The CIO mindset is often heavily focused on data and software . But keeping a close eye on other factors that play a key role in IT management, such as physical infrastructure and external economic forces, is crucial to the job as well. While computer science training is key, CIOs also benefit from utilizing the guiding principles of engineering such as redundancy, durability and scalability.
Amit Chadha is intimately familiar with how these two perspectives overlap and complement each other. He serves as CEO and managing director of L&T Technology Services, a company that offers engineering research and development (ER&D) services. Trained as an electrical engineer, he has deployed those skills in a range of management and leadership roles. Chadha served as a pivotal advocate during LTTS’s 2016 IPO. The India-based company is now a powerful player in ER&D and boasts some 1,500 patents — many focused on AI applications.
Here, he speaks with InformationWeek contributor Richard Pallardy about how CIOs can deploy engineering principles to make their organizations more functional and resilient.
Engineers often design for long-term durability and scalability. Software development can prioritize speed and iteration. How can CIOs reconcile these conflicting philosophies to make their IT ecosystems more sustainable?
Amit Chadha: Having something long-lasting doesn’t mean that you need to do it slowly. The design intent should be to have it last a long period. The way you design it could be iterative. It could be fast or slow. It could be a buildup. It could be a Waterfall model. It could be an Agile model.
In the new world of AI, with everything getting done in an automated manner, I believe that there’s a lot more that can be achieved with similar resources that we had years ago. Ten or 15 years ago, you would need a lot more servers to get the same throughput or output. I’ve seen CIOs as well as CTOs focusing on the speed as well as the longevity of what they launch.
So achieving speed and longevity has become more feasible in software development, thanks to AI and automation. Do you see these principles also driving physical systems like robotics and transportation? Do CIOs need to be thinking about these advancements when planning for these areas?
Chadha: You’ve got to start thinking about physical AI. You’ve got to start thinking about agentic AI. It will come onto the shop floor fairly quickly. We are seeing a resurgence of industrialization and manufacturing in the U.S. We don’t have enough qualified people. I believe that if we can leverage systems and automation for that, it will go a long way ahead in terms of achieving our ambitions and dreams.

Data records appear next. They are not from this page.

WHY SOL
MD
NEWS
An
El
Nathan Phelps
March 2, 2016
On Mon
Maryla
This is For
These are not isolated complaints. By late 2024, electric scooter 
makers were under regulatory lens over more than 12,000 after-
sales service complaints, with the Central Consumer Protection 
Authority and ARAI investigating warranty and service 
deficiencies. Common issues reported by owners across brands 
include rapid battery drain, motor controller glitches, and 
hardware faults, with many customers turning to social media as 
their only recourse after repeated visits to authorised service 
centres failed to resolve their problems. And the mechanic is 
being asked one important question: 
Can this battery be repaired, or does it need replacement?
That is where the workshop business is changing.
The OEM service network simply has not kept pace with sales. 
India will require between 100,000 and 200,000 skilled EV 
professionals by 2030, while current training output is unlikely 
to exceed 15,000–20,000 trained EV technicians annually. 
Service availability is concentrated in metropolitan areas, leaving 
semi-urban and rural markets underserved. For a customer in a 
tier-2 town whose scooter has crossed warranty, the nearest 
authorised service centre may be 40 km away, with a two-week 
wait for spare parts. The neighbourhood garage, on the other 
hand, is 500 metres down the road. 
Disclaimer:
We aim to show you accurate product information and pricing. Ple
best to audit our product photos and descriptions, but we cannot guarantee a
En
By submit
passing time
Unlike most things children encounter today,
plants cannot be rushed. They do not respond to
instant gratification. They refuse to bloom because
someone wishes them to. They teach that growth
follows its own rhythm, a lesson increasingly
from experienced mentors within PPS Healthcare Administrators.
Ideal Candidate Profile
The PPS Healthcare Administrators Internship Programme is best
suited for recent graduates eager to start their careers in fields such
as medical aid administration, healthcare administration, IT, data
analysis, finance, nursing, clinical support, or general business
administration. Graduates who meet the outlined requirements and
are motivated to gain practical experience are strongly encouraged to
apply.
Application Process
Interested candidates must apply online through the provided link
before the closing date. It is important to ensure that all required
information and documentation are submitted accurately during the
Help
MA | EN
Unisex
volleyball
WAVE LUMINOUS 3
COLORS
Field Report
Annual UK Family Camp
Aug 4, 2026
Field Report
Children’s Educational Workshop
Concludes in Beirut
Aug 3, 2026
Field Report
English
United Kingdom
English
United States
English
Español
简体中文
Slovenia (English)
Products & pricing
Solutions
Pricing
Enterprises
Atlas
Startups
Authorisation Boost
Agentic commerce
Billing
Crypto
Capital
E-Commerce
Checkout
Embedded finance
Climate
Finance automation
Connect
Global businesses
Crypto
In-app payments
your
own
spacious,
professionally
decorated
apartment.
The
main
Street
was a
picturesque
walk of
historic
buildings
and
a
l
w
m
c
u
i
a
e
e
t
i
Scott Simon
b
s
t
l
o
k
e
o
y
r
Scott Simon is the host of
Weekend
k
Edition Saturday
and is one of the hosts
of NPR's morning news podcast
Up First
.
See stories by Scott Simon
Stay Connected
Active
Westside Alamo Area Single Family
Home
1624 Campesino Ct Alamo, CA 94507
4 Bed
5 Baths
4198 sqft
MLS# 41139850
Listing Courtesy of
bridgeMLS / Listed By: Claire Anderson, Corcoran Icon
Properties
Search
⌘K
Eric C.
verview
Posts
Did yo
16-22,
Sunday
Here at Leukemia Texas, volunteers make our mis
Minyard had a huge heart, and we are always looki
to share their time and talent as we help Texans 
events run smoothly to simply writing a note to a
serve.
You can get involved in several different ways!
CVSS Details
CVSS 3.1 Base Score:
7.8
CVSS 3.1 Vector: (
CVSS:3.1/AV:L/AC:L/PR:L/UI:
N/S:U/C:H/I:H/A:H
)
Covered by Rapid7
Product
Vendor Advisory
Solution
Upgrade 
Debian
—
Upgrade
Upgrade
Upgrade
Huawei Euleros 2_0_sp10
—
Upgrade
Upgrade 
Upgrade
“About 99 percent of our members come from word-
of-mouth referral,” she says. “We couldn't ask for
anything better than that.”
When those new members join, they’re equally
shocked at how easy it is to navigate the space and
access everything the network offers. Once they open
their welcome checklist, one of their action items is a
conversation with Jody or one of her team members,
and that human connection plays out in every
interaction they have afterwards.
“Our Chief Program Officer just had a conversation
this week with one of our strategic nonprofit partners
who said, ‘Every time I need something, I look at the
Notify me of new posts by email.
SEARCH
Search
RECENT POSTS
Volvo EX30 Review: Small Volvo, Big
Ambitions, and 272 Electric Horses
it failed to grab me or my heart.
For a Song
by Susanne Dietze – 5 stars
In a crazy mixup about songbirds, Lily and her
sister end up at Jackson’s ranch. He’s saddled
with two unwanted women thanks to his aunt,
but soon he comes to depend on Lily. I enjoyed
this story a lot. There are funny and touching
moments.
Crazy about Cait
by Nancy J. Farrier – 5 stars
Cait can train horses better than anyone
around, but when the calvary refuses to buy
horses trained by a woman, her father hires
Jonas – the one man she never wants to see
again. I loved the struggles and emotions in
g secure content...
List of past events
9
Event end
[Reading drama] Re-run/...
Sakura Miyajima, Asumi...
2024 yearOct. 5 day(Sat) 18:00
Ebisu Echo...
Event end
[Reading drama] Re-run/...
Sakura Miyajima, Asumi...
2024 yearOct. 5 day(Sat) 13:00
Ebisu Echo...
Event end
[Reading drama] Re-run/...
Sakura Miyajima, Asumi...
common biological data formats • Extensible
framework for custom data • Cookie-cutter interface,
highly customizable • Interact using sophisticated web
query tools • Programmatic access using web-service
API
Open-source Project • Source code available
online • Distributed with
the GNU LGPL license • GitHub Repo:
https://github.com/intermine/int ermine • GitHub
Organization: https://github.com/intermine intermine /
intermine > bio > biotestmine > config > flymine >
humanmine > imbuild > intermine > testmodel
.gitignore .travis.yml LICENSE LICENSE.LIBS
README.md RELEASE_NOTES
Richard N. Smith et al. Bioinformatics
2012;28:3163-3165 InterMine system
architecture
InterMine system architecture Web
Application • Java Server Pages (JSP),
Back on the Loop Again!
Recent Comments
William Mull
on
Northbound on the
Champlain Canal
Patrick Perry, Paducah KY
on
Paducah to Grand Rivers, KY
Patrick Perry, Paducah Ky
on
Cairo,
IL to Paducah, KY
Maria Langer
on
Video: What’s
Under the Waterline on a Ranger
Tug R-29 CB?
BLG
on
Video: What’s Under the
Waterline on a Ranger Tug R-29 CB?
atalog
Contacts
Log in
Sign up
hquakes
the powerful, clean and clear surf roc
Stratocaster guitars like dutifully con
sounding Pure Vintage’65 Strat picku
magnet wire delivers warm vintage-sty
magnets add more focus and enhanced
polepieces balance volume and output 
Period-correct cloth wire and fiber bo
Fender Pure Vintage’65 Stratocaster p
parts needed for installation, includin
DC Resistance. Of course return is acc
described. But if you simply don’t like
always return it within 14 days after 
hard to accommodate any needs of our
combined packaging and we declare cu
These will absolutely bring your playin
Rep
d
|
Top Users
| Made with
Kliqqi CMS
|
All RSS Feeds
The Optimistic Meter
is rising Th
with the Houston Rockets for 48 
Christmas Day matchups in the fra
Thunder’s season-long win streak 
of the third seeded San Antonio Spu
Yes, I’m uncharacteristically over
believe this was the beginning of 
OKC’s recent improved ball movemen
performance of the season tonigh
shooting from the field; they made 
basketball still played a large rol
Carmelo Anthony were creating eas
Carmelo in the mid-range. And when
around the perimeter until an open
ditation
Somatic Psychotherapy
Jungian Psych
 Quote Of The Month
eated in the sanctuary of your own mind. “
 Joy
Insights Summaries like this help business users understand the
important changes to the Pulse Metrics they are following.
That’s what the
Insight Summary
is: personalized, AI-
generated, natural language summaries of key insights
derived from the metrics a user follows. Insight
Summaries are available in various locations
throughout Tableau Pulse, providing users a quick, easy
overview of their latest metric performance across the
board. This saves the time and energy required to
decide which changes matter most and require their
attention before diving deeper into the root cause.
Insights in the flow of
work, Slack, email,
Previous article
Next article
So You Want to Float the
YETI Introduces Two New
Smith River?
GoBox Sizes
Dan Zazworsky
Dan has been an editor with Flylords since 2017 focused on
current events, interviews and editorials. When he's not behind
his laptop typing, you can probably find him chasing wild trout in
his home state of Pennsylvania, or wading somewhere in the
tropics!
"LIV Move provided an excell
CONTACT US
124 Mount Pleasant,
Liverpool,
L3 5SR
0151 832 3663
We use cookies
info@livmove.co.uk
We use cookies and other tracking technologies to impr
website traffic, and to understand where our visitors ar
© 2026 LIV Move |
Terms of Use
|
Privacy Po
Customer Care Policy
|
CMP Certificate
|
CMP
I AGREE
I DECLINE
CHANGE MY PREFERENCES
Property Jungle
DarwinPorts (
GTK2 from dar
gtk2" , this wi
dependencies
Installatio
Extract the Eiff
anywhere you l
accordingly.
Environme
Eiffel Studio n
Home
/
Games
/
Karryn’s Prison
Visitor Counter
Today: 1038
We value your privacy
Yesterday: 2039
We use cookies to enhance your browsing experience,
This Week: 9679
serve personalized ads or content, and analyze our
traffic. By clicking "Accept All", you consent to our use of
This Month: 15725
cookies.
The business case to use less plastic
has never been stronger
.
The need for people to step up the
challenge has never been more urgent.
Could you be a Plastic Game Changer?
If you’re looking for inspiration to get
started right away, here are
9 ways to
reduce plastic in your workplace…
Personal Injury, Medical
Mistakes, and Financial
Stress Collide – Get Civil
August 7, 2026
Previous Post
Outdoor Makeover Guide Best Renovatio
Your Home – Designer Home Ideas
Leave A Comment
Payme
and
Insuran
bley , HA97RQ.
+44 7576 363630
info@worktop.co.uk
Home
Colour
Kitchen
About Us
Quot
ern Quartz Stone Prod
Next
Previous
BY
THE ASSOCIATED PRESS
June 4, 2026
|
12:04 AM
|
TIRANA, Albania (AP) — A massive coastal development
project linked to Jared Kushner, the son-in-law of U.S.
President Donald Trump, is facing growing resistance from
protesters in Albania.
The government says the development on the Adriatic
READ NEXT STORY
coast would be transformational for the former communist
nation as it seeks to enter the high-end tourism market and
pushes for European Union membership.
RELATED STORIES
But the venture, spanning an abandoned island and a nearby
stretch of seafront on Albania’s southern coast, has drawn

There is a fair degree of training that will need to be provided to the workforce to be able to work these systems. But these are highly autonomous and fairly perceptive systems. [CIOs] should start thinking about digital employees. That’s what we’re doing within LTTS. There is a fair bit of code generation, code testing, use case testing and end user testing that can be done in an automated manner. AI and automation allow you to execute a lot more than you could do otherwise because of either the non-feasibility of compute power or storage, or even the cross-functional leverage that you have today. A lot of systems are built to be standalone. Then you try to put a wrapper around it, and you bridge them in. [We need to] start thinking about multi-point connectivity and exchange of data and actions, so it can become an integrated lot. I believe that AI provides us with the ability to do it. I would ask CIOs to actively think about all of this as they look at the future.
Do you think there are dangers to some CIOs prioritizing software scalability without considering the physical infrastructure that it depends on?
Chadha: Hardware has reached a certain level, and software is catching up. If you look at the kind of investments that the hyperscalers are making on building up AI compute capacity, I think that hardware and software will continue to grow hand in hand. But when you look at software, there’s a definite need to look at the compute power.
We have clients who are working on edge AI. A lot of your decision-making gets done on the edge — it does not need to come back on Wi-Fi or back to the cloud. There’s a micro LLM [large language model] that can make those decisions right there on the edge, so there are different parts of new hardware available that can support the functionality needed. I would look at any functionality as a hardware plus software issue, and not just as a software issue.
Computer science often relies on abstraction to simplify complexity, but engineers have to deal with the realities of very physical constraints. What risks do you think CIOs face when they rely too heavily on abstraction when they’re making decisions?
Chadha: You start with your basic data. The moment you start to build it out and start putting all the assumptions in is when you start to face the problem of abstraction. A lot of these models are based on what you know today. But the market is changing. The compute power is changing. What’s available from third parties is changing. There are times when you make quick decisions because in your mind, it’s a plug-and-play. But the reality could be different — the computer is not available, the data is not available, or the systems are not available. The people that are working the system may not be equipped to handle it. You actually have to walk through it before you make a decision.
Engineers often design systems with failure in mind, creating redundancies and fail-safes. Do you think CIOs should embrace some of that mindset in order to prepare for failure?
Chadha: Absolutely. And they do! I started my life in a data center. I can vouch for it. We made sure that there was a lot of redundancy baked into the solutions. The one place where engineers and CIOs differ is that the CIO thinks hardware is available — it’s the software that makes things tick. An engineer looks at the hardware and the software, because you are working in areas where the hardware may not be readily available. It’s a question of what’s available at that point in time.